Polis also is proposing to restore higher education funding to pre-pandemic levels. It wasn’t much to begin with, though; Colorado has in recent years consistently ranked toward the bottom of the country for higher education spending. Polis seeks to restore and even increase per-pupil funding at the K-12 level.
The governor also proposes to set aside $200 million for coronavirus response in Colorado. He said he hopes for but is not counting on that amount being supplemented by a new round of federal relief.
Colorado is grappling right now with historic, climate change-driven wildfires, and Polis proposes $78 million in 2021-22 to prevent and respond to wildfire. That is a tiny dent in an estimated $4.2 billion forestry project backlog in Colorado. Polis called upon the federal government to make up the deficit, since much of the affected land is federally managed.
Polis proposes to dramatically increase the state’s General Fund reserves, from 2.86% to 10%. Expanding the state’s rainy day fund, he argues, will help it meet economic challenges to come. The outlook for 2022-23 is much worse than for the next fiscal year, Larson and Polis both said Monday.

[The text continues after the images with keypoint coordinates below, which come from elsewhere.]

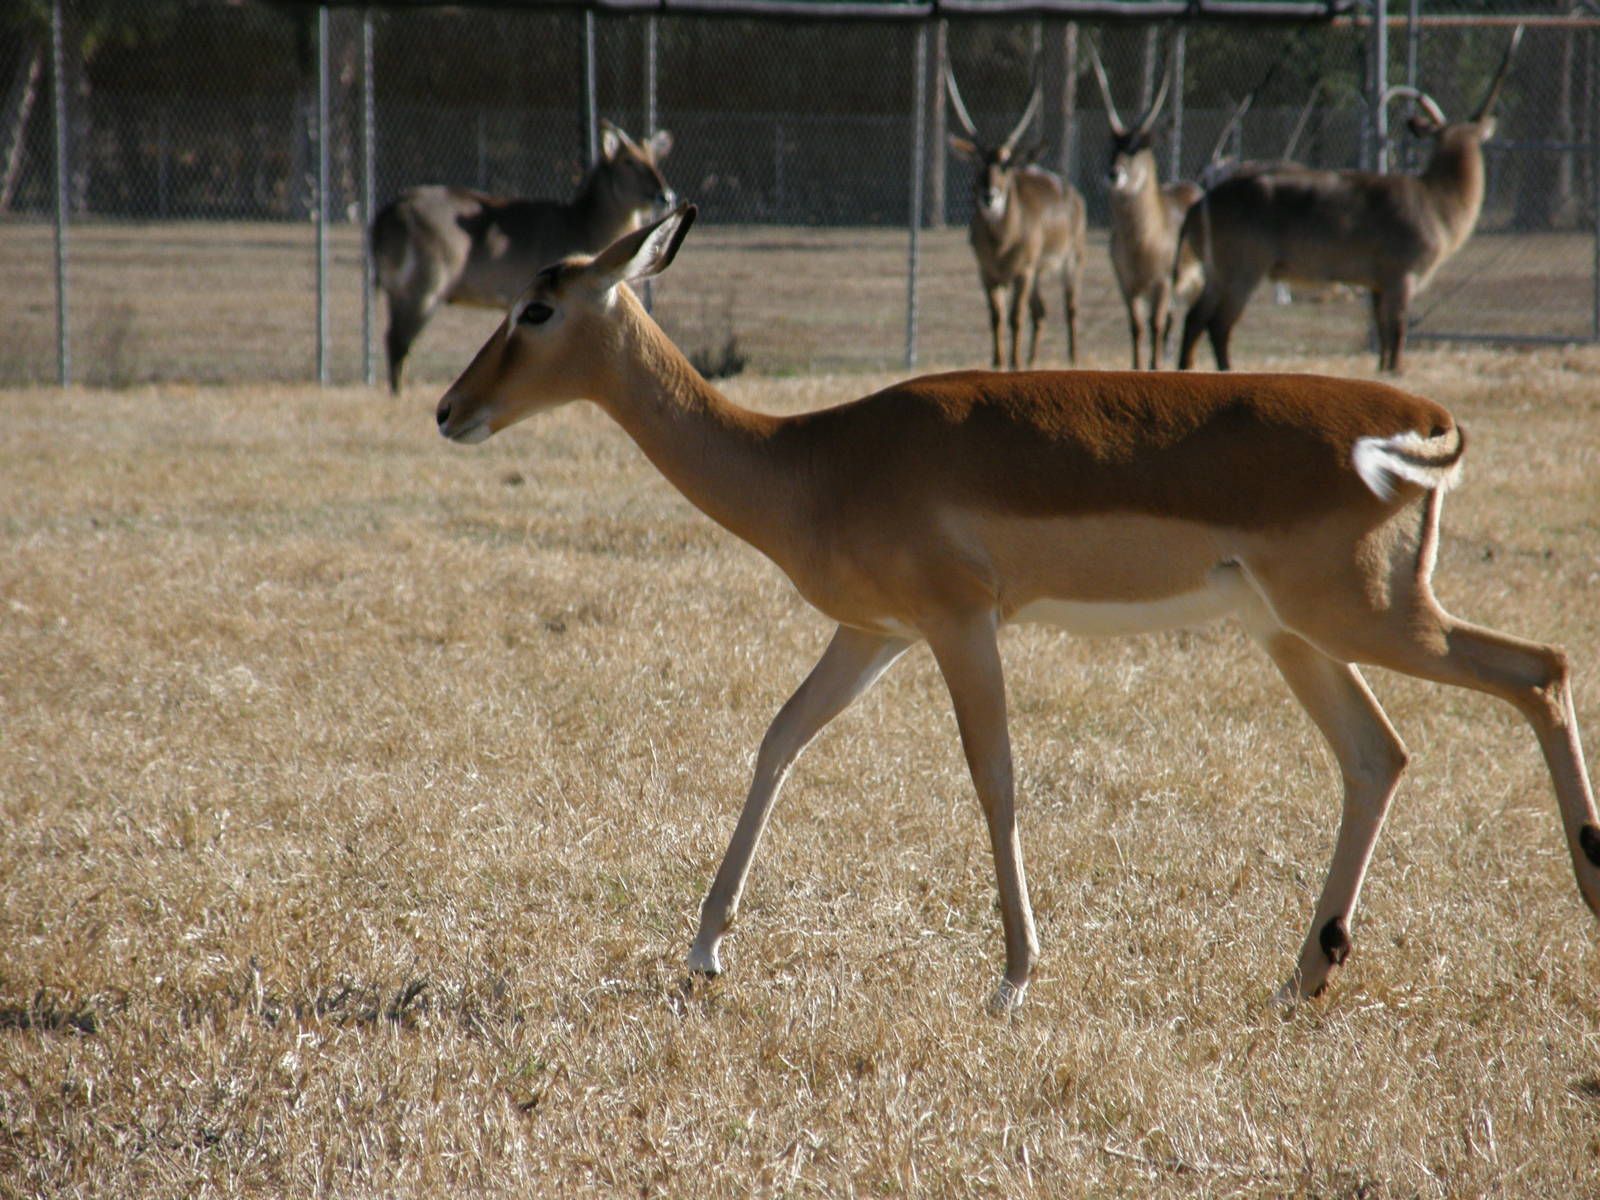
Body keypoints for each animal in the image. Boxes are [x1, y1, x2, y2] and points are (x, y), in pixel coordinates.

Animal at [371, 120, 674, 393]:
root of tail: (388, 213)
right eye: (628, 160)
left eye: (653, 158)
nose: (665, 195)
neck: (582, 222)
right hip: (425, 290)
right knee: (398, 340)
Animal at [436, 204, 1600, 1015]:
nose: (451, 408)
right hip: (1297, 634)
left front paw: (1012, 978)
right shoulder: (873, 634)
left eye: (536, 307)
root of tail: (1423, 419)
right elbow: (779, 741)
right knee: (1378, 755)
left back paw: (1583, 891)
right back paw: (1301, 976)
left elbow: (993, 778)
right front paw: (703, 951)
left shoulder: (960, 626)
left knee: (1539, 667)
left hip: (1372, 618)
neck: (811, 459)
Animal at [946, 67, 1086, 369]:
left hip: (1069, 263)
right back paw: (1033, 361)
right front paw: (998, 362)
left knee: (1069, 307)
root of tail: (1070, 191)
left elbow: (1014, 317)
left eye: (1006, 165)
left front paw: (1014, 363)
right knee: (1040, 311)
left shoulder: (1022, 272)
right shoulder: (988, 274)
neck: (1002, 241)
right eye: (978, 165)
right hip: (1035, 276)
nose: (990, 196)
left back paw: (1072, 358)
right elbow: (996, 317)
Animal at [1088, 44, 1202, 370]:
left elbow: (1155, 325)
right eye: (1112, 147)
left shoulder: (1161, 283)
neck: (1143, 242)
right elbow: (1137, 327)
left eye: (1139, 146)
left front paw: (1155, 368)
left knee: (1182, 324)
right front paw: (1139, 368)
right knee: (1171, 326)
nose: (1114, 174)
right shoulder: (1128, 285)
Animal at [1177, 27, 1521, 373]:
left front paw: (1383, 369)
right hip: (1243, 272)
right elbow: (1397, 328)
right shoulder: (1401, 277)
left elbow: (1382, 330)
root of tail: (1200, 203)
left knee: (1193, 319)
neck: (1436, 198)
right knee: (1218, 324)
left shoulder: (1377, 284)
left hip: (1216, 275)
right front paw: (1397, 370)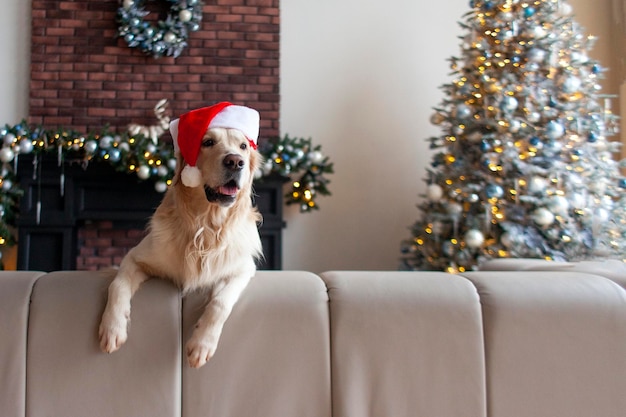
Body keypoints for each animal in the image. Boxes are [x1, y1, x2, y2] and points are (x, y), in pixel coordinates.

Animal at [100, 103, 260, 368]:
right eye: (207, 142)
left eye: (243, 146)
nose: (236, 162)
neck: (205, 226)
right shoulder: (135, 257)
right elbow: (118, 284)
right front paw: (112, 328)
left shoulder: (243, 268)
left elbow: (220, 302)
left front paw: (201, 344)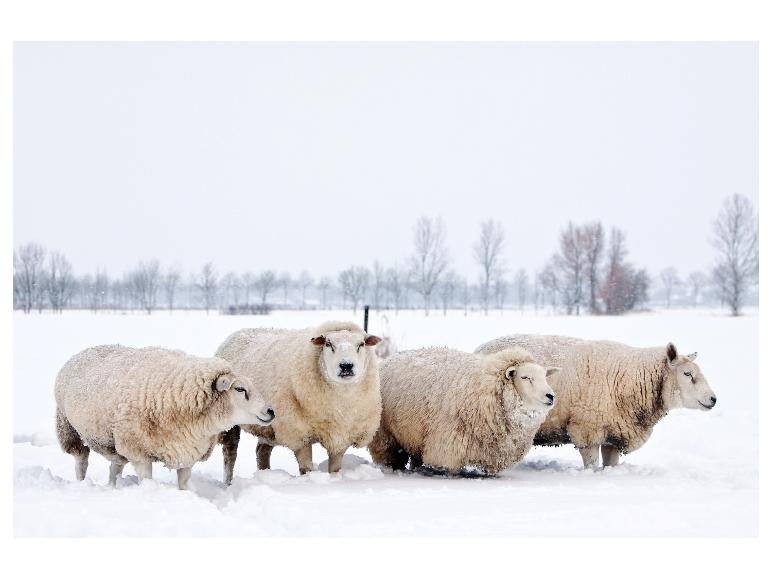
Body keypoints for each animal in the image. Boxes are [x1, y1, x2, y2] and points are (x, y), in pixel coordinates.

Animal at [54, 345, 275, 489]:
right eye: (240, 389)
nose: (271, 411)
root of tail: (82, 352)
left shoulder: (187, 451)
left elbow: (183, 483)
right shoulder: (138, 452)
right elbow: (147, 480)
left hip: (115, 440)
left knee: (115, 466)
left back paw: (112, 486)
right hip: (69, 428)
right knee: (81, 460)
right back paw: (81, 483)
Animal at [215, 321, 382, 482]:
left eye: (361, 344)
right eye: (328, 344)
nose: (346, 365)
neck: (341, 403)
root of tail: (237, 333)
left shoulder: (342, 436)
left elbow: (335, 469)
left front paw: (335, 479)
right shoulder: (298, 434)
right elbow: (306, 469)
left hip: (268, 426)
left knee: (261, 451)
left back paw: (265, 474)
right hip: (232, 423)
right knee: (230, 453)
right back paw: (228, 482)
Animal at [368, 347, 560, 475]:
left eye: (545, 377)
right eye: (525, 377)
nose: (551, 396)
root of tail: (388, 359)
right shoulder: (448, 446)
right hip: (385, 436)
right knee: (389, 456)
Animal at [474, 335, 718, 468]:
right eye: (687, 374)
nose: (713, 399)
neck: (631, 376)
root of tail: (479, 348)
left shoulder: (616, 432)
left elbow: (610, 463)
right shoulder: (587, 428)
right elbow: (591, 464)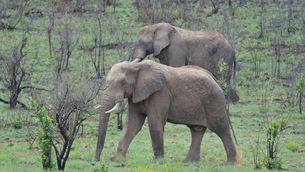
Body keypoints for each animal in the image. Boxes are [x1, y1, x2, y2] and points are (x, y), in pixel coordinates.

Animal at [95, 60, 238, 164]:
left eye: (123, 83)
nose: (96, 160)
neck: (136, 65)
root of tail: (214, 79)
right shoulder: (136, 93)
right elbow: (132, 125)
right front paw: (116, 159)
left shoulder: (160, 92)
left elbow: (155, 122)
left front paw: (157, 162)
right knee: (197, 130)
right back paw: (188, 163)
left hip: (214, 102)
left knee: (221, 129)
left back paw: (230, 164)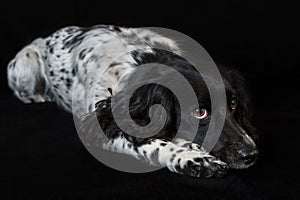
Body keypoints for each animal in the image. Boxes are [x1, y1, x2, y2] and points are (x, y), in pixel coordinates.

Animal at [6, 24, 258, 177]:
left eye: (233, 104)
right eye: (199, 112)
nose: (250, 154)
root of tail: (47, 37)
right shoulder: (99, 123)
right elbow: (149, 142)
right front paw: (192, 157)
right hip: (25, 63)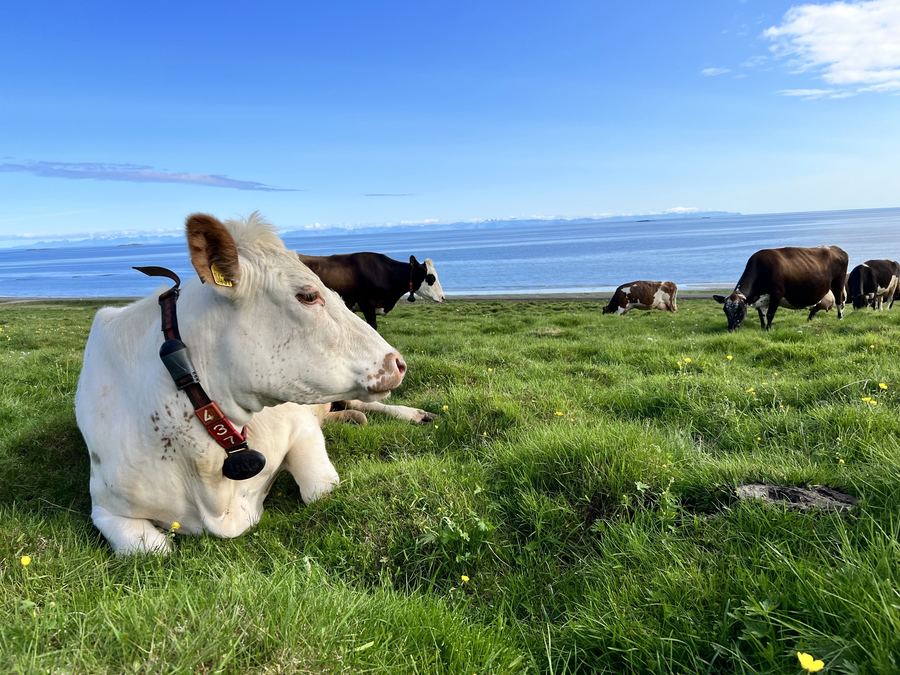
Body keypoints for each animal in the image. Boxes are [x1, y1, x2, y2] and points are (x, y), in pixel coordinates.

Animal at [75, 213, 406, 554]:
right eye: (308, 295)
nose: (397, 362)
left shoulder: (300, 427)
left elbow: (318, 488)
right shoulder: (105, 506)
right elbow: (151, 549)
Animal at [713, 245, 848, 331]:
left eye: (740, 310)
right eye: (725, 310)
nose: (731, 329)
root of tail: (836, 248)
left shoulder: (776, 294)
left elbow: (770, 314)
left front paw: (768, 329)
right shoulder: (761, 298)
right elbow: (761, 315)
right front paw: (763, 328)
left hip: (838, 283)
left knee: (839, 301)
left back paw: (840, 318)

In total, Polis proposes about $422 million in budget-item savings, close to $150 million of which comes in part from a lower-than-expected capacity to grow behavioral health programs in the state next year. The state’s has reduced its prison population during the pandemic, and the governor proposes about $35 million in Department of Corrections savings for 2021-22.
The legislature’s bipartisan — but Democrat-controlled — Joint Budget Committee will, over a series of meetings that will run well into next year, evaluate the governor’s priorities against its own, and the broader legislature is scheduled to weigh in and then pass the 2021-22 budget in the spring.
This year there is extra reason not to read too much into what Polis released Monday. The state’s fiscal outlook could change considerably, in any number of directions and starting as soon as Tuesday, when four tax- and fee-related ballot measures will be decided. Depending on results, voters could deliver Polis and the legislature hundreds of millions in additional money or leave them with even less to spend.
“I am still cautious, as we await the results of ballot initiatives and two additional economic forecasts before the budget is finalized, but the goal is right on: helping people,” state Rep. Daneya Esgar, a Pueblo Democrat who chairs the legislature’s Joint Budget Committee, said in an assessment of the governor’s proposal.
More significantly, the state’s economic forecast is extremely uncertain, and has fluctuated wildly since the coronavirus pandemic began. The most recent projections from state economic analysts, released in mid-September, show the state’s economy clawing back from the pandemic-caused recession ahead of schedule, but virus cases and hospitalizations have risen precipitously in Colorado and nationally since then.